1917-1919 год стали последними годами жизни Пророчицкого монастыря.  В 1917 г. жизнь в нем текла еще более-менее благополучно. В обители насчитывалось около ста насельников.  С начала 1918 г., когда в Яранский уезд пришла советская власть, положение монастыря ухудшилось. Монастырь теряет постепенно все вклады в банке и недвижимое имущество  – земли, покосы, постройки, едва сохраняя то, что имел в пределах своей ограды, но и на эту скромную, но благоустроенную территорию  у новых властей уже имелись свои планы.
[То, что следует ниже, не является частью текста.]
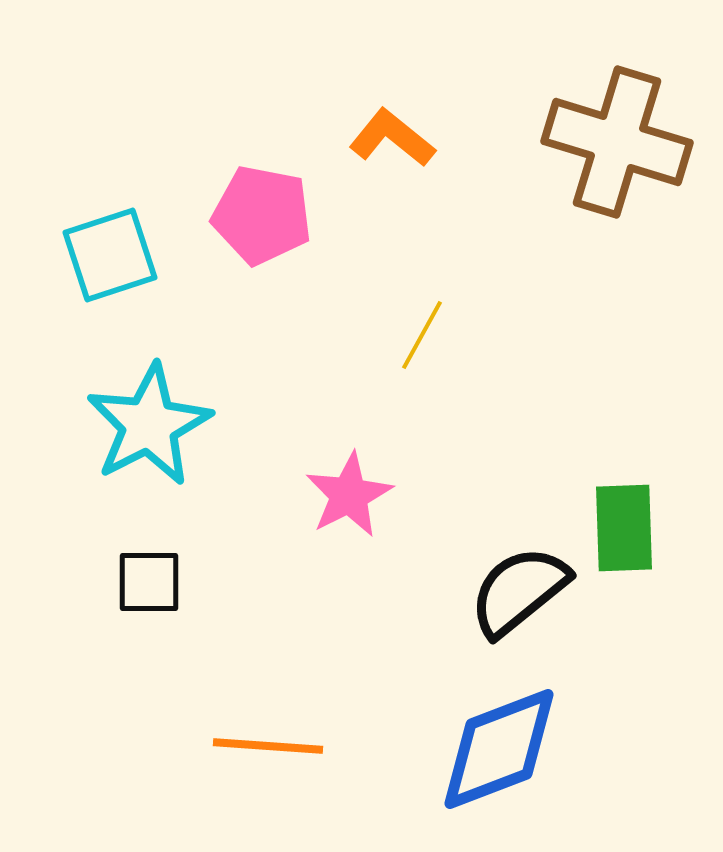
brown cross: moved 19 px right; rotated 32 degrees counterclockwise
В монастырь пришел категорический приказ  к 7 февраля 1919 г. «очистить» его от его же хозяев.  Игумен Геннадий, как хороший хозяин, пытался уберечь от воров как мог имущество монастыря, все, что можно было спрятать, было им укрыто в черте обители и у надежных  крестьян, что и стало причиной его гибели.

   Не смотря на все отобранное, монахи не голодали, живя на подаяния богомольцев и доходы от богослужений. Косвенно об этом писал в 1919 г. один яранский газетчик: «…Житье ихнее обеспечено. Прихожане крестьяне принесут денежек, поросяточек, курочек, мучки беленькой, шерстки и других необходимых ценностей. Они (крестьяне) всей душой верят духовным пастырям».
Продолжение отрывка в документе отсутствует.